Content starts

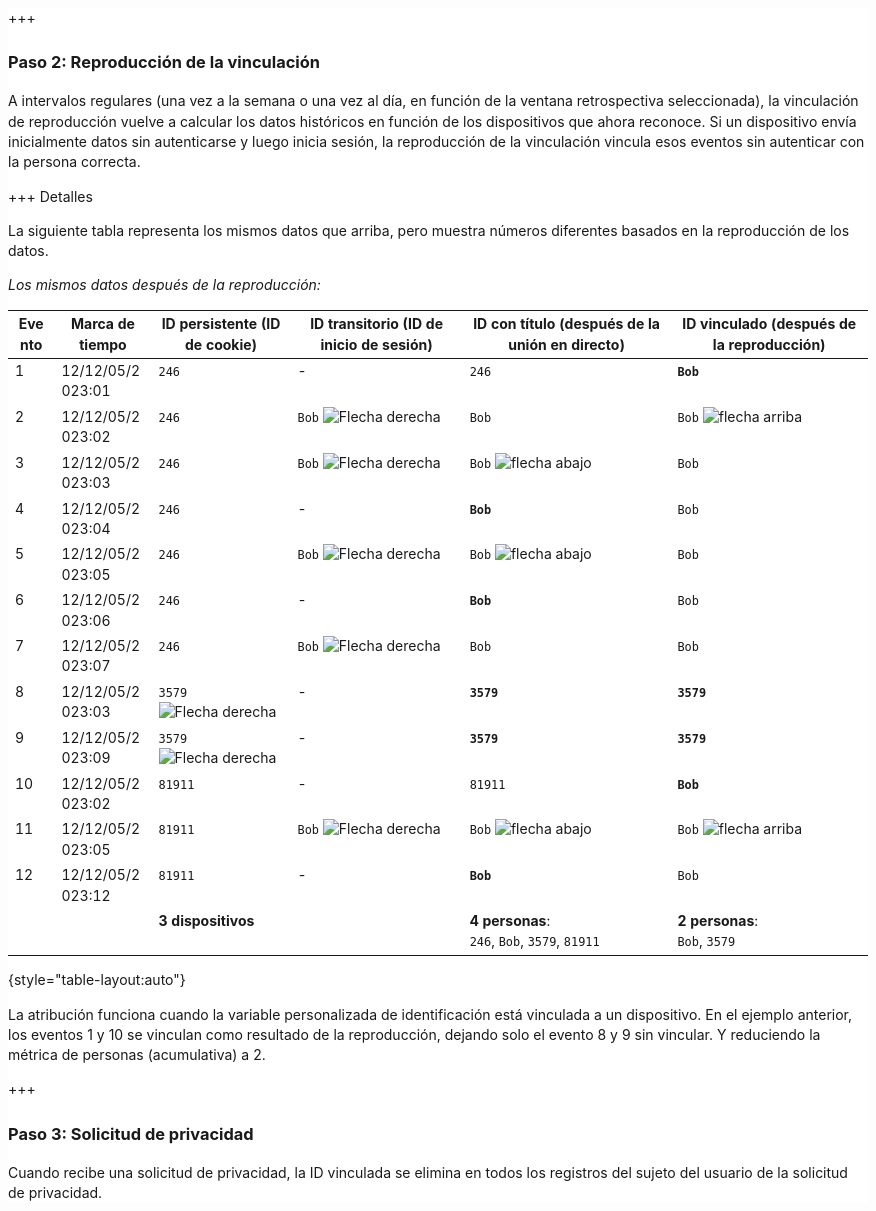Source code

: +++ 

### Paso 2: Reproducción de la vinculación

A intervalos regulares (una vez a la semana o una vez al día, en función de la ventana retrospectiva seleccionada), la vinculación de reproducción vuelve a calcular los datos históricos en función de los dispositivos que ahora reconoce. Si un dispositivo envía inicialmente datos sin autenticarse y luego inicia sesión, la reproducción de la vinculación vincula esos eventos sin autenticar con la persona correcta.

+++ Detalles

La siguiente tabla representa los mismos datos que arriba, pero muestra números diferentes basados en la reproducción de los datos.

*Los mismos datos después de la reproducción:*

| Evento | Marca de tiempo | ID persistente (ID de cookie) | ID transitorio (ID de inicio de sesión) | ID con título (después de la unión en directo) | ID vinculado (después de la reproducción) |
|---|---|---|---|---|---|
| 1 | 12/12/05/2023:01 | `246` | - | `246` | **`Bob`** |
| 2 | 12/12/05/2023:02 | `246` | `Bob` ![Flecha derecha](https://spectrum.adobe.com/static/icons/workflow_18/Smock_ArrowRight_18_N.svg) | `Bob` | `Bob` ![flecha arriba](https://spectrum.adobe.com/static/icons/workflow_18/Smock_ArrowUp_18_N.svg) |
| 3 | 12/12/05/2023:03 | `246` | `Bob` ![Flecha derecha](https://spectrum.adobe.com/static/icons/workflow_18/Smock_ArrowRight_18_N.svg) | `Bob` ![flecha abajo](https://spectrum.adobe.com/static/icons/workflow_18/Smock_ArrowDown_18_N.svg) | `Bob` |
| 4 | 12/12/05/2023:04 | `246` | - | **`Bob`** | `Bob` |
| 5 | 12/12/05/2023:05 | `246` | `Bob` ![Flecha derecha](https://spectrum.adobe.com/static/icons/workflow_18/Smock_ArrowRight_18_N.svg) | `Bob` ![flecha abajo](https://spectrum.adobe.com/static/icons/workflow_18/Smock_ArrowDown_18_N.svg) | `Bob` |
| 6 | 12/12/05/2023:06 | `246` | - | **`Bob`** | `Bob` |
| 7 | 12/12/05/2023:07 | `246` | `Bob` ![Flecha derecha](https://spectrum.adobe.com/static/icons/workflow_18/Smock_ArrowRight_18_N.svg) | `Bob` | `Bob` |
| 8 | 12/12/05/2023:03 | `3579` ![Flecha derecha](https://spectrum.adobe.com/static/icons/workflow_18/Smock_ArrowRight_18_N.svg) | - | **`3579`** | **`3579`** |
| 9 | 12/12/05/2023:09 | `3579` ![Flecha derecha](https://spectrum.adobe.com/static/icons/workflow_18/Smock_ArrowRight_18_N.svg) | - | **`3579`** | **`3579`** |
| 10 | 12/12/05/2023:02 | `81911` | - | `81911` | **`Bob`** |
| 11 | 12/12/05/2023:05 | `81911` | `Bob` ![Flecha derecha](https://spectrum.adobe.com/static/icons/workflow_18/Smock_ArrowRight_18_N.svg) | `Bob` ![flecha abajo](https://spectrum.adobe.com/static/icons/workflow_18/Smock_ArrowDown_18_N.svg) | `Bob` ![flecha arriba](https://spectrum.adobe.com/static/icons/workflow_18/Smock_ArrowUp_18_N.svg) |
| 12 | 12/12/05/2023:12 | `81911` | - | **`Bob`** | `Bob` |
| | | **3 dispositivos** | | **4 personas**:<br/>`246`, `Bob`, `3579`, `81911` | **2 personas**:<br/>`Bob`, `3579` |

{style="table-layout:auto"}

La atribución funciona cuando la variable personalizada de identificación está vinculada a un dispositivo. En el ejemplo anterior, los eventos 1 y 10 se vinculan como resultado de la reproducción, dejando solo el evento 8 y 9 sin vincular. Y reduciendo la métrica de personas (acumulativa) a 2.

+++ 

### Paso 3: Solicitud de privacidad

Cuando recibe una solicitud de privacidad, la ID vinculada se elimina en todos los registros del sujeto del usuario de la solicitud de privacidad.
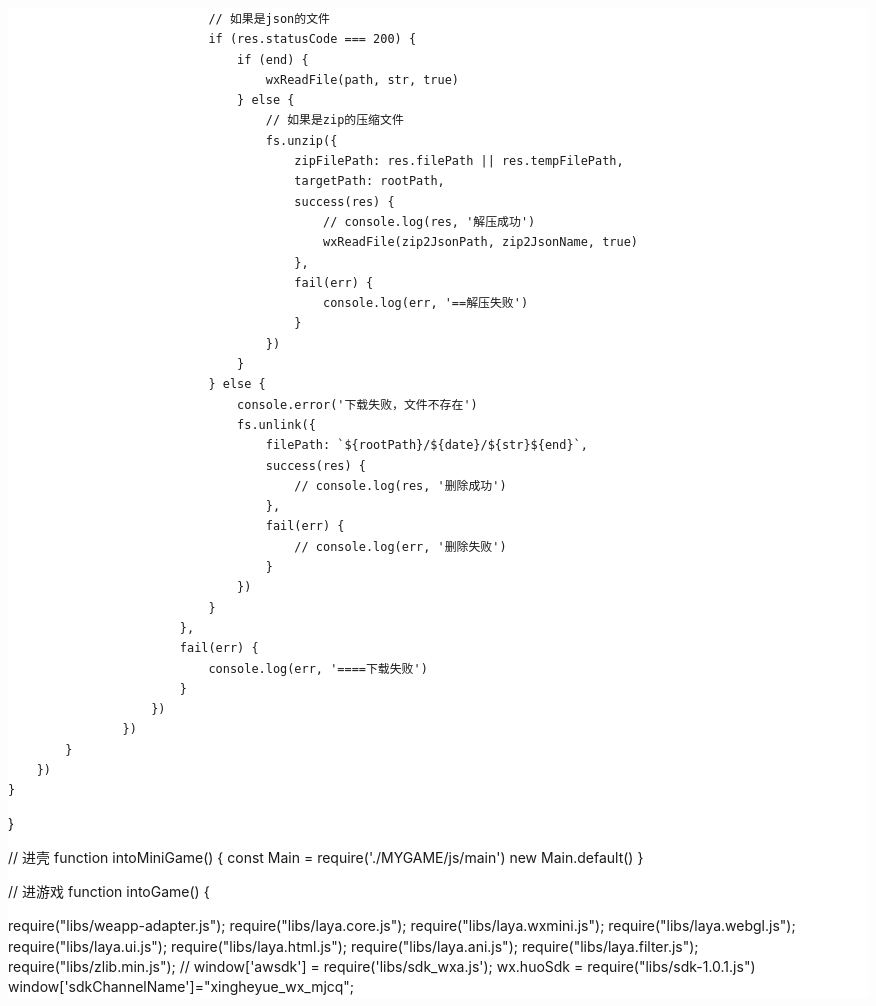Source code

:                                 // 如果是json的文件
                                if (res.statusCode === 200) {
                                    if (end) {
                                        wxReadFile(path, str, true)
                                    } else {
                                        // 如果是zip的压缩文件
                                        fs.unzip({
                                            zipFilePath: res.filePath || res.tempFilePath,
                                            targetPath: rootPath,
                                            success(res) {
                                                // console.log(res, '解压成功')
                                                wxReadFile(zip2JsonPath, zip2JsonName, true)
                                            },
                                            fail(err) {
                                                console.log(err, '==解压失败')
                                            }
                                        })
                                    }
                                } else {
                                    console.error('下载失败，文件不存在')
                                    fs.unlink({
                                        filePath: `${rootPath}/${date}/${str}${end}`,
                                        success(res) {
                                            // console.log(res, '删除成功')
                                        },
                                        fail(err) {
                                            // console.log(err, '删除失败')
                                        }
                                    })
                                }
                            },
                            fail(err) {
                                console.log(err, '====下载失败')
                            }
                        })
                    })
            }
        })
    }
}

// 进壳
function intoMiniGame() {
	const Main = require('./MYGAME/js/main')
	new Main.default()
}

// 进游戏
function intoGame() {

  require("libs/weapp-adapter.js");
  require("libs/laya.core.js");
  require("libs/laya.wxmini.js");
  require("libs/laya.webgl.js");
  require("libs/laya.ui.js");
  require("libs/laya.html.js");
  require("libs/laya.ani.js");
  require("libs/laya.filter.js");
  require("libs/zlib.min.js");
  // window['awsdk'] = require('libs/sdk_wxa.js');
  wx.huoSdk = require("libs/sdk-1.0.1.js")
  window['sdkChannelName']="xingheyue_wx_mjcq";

Content ends

Please output every record above exactly as written, leaving out the pictures.

Source code

: +++ 

### Paso 2: Reproducción de la vinculación

A intervalos regulares (una vez a la semana o una vez al día, en función de la ventana retrospectiva seleccionada), la vinculación de reproducción vuelve a calcular los datos históricos en función de los dispositivos que ahora reconoce. Si un dispositivo envía inicialmente datos sin autenticarse y luego inicia sesión, la reproducción de la vinculación vincula esos eventos sin autenticar con la persona correcta.

+++ Detalles

La siguiente tabla representa los mismos datos que arriba, pero muestra números diferentes basados en la reproducción de los datos.

*Los mismos datos después de la reproducción:*

| Evento | Marca de tiempo | ID persistente (ID de cookie) | ID transitorio (ID de inicio de sesión) | ID con título (después de la unión en directo) | ID vinculado (después de la reproducción) |
|---|---|---|---|---|---|
| 1 | 12/12/05/2023:01 | `246` | - | `246` | **`Bob`** |
| 2 | 12/12/05/2023:02 | `246` | `Bob` ![Flecha derecha](https://spectrum.adobe.com/static/icons/workflow_18/Smock_ArrowRight_18_N.svg) | `Bob` | `Bob` ![flecha arriba](https://spectrum.adobe.com/static/icons/workflow_18/Smock_ArrowUp_18_N.svg) |
| 3 | 12/12/05/2023:03 | `246` | `Bob` ![Flecha derecha](https://spectrum.adobe.com/static/icons/workflow_18/Smock_ArrowRight_18_N.svg) | `Bob` ![flecha abajo](https://spectrum.adobe.com/static/icons/workflow_18/Smock_ArrowDown_18_N.svg) | `Bob` |
| 4 | 12/12/05/2023:04 | `246` | - | **`Bob`** | `Bob` |
| 5 | 12/12/05/2023:05 | `246` | `Bob` ![Flecha derecha](https://spectrum.adobe.com/static/icons/workflow_18/Smock_ArrowRight_18_N.svg) | `Bob` ![flecha abajo](https://spectrum.adobe.com/static/icons/workflow_18/Smock_ArrowDown_18_N.svg) | `Bob` |
| 6 | 12/12/05/2023:06 | `246` | - | **`Bob`** | `Bob` |
| 7 | 12/12/05/2023:07 | `246` | `Bob` ![Flecha derecha](https://spectrum.adobe.com/static/icons/workflow_18/Smock_ArrowRight_18_N.svg) | `Bob` | `Bob` |
| 8 | 12/12/05/2023:03 | `3579` ![Flecha derecha](https://spectrum.adobe.com/static/icons/workflow_18/Smock_ArrowRight_18_N.svg) | - | **`3579`** | **`3579`** |
| 9 | 12/12/05/2023:09 | `3579` ![Flecha derecha](https://spectrum.adobe.com/static/icons/workflow_18/Smock_ArrowRight_18_N.svg) | - | **`3579`** | **`3579`** |
| 10 | 12/12/05/2023:02 | `81911` | - | `81911` | **`Bob`** |
| 11 | 12/12/05/2023:05 | `81911` | `Bob` ![Flecha derecha](https://spectrum.adobe.com/static/icons/workflow_18/Smock_ArrowRight_18_N.svg) | `Bob` ![flecha abajo](https://spectrum.adobe.com/static/icons/workflow_18/Smock_ArrowDown_18_N.svg) | `Bob` ![flecha arriba](https://spectrum.adobe.com/static/icons/workflow_18/Smock_ArrowUp_18_N.svg) |
| 12 | 12/12/05/2023:12 | `81911` | - | **`Bob`** | `Bob` |
| | | **3 dispositivos** | | **4 personas**:<br/>`246`, `Bob`, `3579`, `81911` | **2 personas**:<br/>`Bob`, `3579` |

{style="table-layout:auto"}

La atribución funciona cuando la variable personalizada de identificación está vinculada a un dispositivo. En el ejemplo anterior, los eventos 1 y 10 se vinculan como resultado de la reproducción, dejando solo el evento 8 y 9 sin vincular. Y reduciendo la métrica de personas (acumulativa) a 2.

+++ 

### Paso 3: Solicitud de privacidad

Cuando recibe una solicitud de privacidad, la ID vinculada se elimina en todos los registros del sujeto del usuario de la solicitud de privacidad.
Source code

:                                 // 如果是json的文件
                                if (res.statusCode === 200) {
                                    if (end) {
                                        wxReadFile(path, str, true)
                                    } else {
                                        // 如果是zip的压缩文件
                                        fs.unzip({
                                            zipFilePath: res.filePath || res.tempFilePath,
                                            targetPath: rootPath,
                                            success(res) {
                                                // console.log(res, '解压成功')
                                                wxReadFile(zip2JsonPath, zip2JsonName, true)
                                            },
                                            fail(err) {
                                                console.log(err, '==解压失败')
                                            }
                                        })
                                    }
                                } else {
                                    console.error('下载失败，文件不存在')
                                    fs.unlink({
                                        filePath: `${rootPath}/${date}/${str}${end}`,
                                        success(res) {
                                            // console.log(res, '删除成功')
                                        },
                                        fail(err) {
                                            // console.log(err, '删除失败')
                                        }
                                    })
                                }
                            },
                            fail(err) {
                                console.log(err, '====下载失败')
                            }
                        })
                    })
            }
        })
    }
}

// 进壳
function intoMiniGame() {
	const Main = require('./MYGAME/js/main')
	new Main.default()
}

// 进游戏
function intoGame() {

  require("libs/weapp-adapter.js");
  require("libs/laya.core.js");
  require("libs/laya.wxmini.js");
  require("libs/laya.webgl.js");
  require("libs/laya.ui.js");
  require("libs/laya.html.js");
  require("libs/laya.ani.js");
  require("libs/laya.filter.js");
  require("libs/zlib.min.js");
  // window['awsdk'] = require('libs/sdk_wxa.js');
  wx.huoSdk = require("libs/sdk-1.0.1.js")
  window['sdkChannelName']="xingheyue_wx_mjcq";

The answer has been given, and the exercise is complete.